Media Arts Program
 

Friday, November 2 at 8:30 p.m.

FREE

Catcher in the Rye with Diamonds

poster
Catcher in the Rye with Diamonds (2018, written by Greg Sterlace & Paula Wachowiak, directed by Greg Sterlace)

Catcher in the Rye with Diamonds is a film that explores the connection between the assassination of John Lennon by Mark David Chapman and the book that he called his defense, The Catcher in the Rye. This idea was so compelling that Greg Sterlace and Paula Wachowiak decided to make it as a self-funded underground film with no thought of making money on the project. They saw the cinematic potential of taking a fresh look at The Catcher in the Rye through the eyes of Mark David Chapman, something that had not been done in Chapter 27, the first movie made about the event. Chapman used the book as his reason for killing John Lennon. In his own words, "…I was literally living in the book," as he walked the streets of New York City in early December 1980, imagining himself as Holden Caulfield while he read through the pages of this iconic novel.

Sterlace picked apart the chapters and pieced together what he and Wachowiak felt was an insightful analysis of what Chapman may have read that made him believe his murder of Lennon would complete the 26-chapter book and finalize the text with chapter 27. They didn't stop there. The media of the 1950s-1980s was explored and amalgamated into a collage-like dream that comprised the hypothetical thought processes of the murderer. The result is a wild ride through the mind of a murderer.

Collage cinema is not new, but it is used here as a vehicle to explore a twisted mind. Everyone is a product of what they take in through their senses; we all have bits and pieces of movies and books and music swimming around in our gray matter influencing how we think and what we do. The wish of Sterlace and Wachowiak is that Catcher in the Rye with Diamonds will become a small part of that configuration that is you.


Bruce Adams, Buffalo Spree, 11/5/2018: "An underground art film for Lennon fans. Greg Sterlace has made a total of five movies, but unless you were in the first four, there’s no particular reason to see those homemade, no-budget videos. If that offends Sterlace, this may be of some consolation: with his fifth film—Catcher in the Rye with Diamonds—the auteur has struck gold. Along with his wife and co-screenwriter Paula Wachowiak, Sterlace explores the relationship between Mark David Chapman, who shot John Lennon in New York City in 1980, and the book the assailant claimed he was playing out. Produced over a five-year period, and filmed in Buffalo, Niagara Falls, Amherst, Akron, and New York City, this is Sterlace’s [magnum] opus.

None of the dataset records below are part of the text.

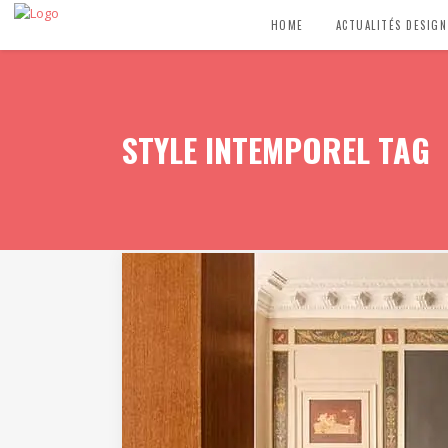
HOME
ACTUALITÉS DESIGN
STYLE INTEMPOREL TAG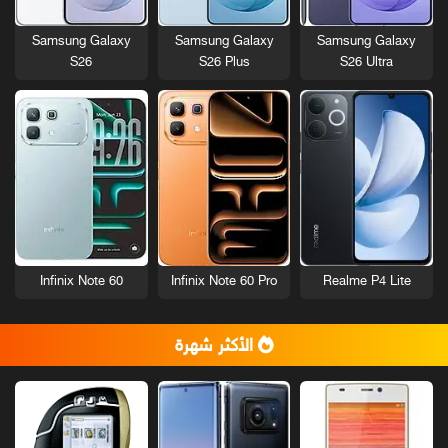
Samsung Galaxy
Samsung Galaxy
Samsung Galaxy
S26
S26 Plus
S26 Ultra
Infinix Note 60
Infinix Note 60 Pro
Realme P4 Lite
الأكثر شهرة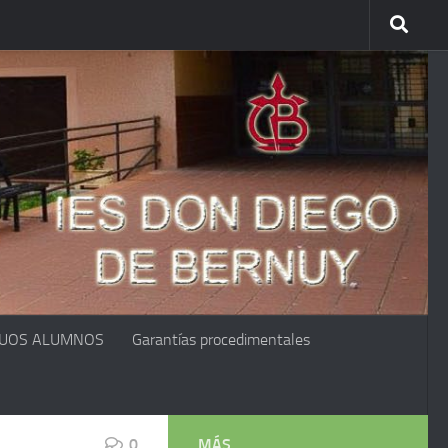
GUOS ALUMNOS
Garantías procedimentales
0
MÁS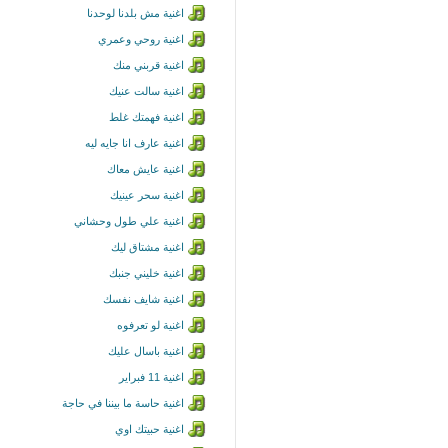
اغنية مش بلدنا لوحدنا
اغنية روحي وعمري
اغنية قربني منك
اغنية سالت عنيك
اغنية فهمتك غلط
اغنية عارف انا جايه ليه
اغنية عايش معاك
اغنية سحر عينيك
اغنية علي طول وحشاني
اغنية مشتاق ليك
اغنية خليني جنبك
اغنية شايف نفسك
اغنية لو تعرفوه
اغنية باسال عليك
اغنية 11 فبراير
اغنية حاسة ما بيننا في حاجة
اغنية حبيتك اوي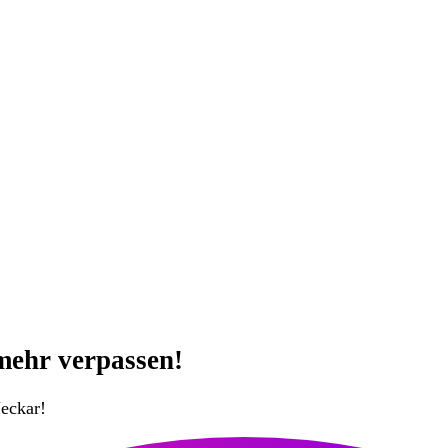
mehr verpassen!
eckar!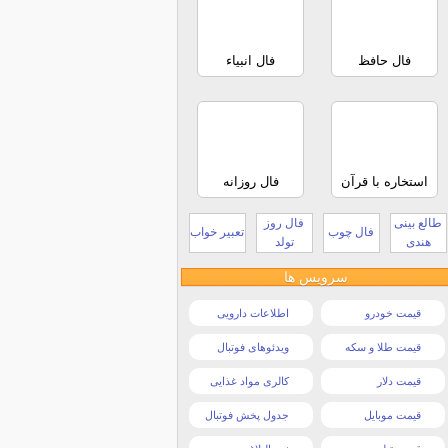
فال حافظ
فال انبیاء
استخاره با قرآن
فال روزانه
طالع بینی
فال روز
فال چوب
تعبیر خواب
هندی
تولد
سرویس ها
قیمت خودرو
اطلاعات دارویی
قیمت طلا و سکه
ویدئوهای فوتبال
قیمت دلار
کالری مواد غذایی
قیمت موبایل
جدول پخش فوتبال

"Sterlace focuses on the many strange correlations between the novel and Chapman’s story, with an often-surreal narrative, using a montage of vintage clips, music, acted scenes, and photos. Everything in the film is based on true-life aspects of the crime, or related trivia (including Beatles Easter eggs for hardcore fans).

"Impressively edited by Loretta Michaels (who learned the skill for the project), it’s uniformly well-acted, with John F. Kennedy (yes, that’s his real name) a standout as Chapman[/Holden Caulfield]. And here’s the kicker: Sterlace does not charge to see the film, because all of it was done without copyright consent (particularly problematic with the J.D. Salinger dialogue [and voiceover narration]). One of the film’s rare screenings occurred last Friday at Hallwalls Contemporary Arts Center. There will be another one December 8th, [2018] (the date Lennon was killed) at 7 p.m. at the Screening Room at the Boulevard Mall. Free admission for all, with live music from Joni Russ half an hour prior.

"Be forewarned; this is not a Hollywood production, nor is it pretending to be, and judging the film by that standard is unfair. This is a work of video art, comparable to what artists like Michael Smith, Claudia Joskowicz, or Ryan Trecartin do. In an article in The Public, Sterlace says, “It’s about Chapman looking back now [from Wende Correctional facility in Western New York] at how he was feeling when he shot Lennon,” Sterlace says. “It’s a double period piece [1980 and 1951] in color and black and white. It’s a Christmas movie that I hope will be a holiday perennial for years to come.”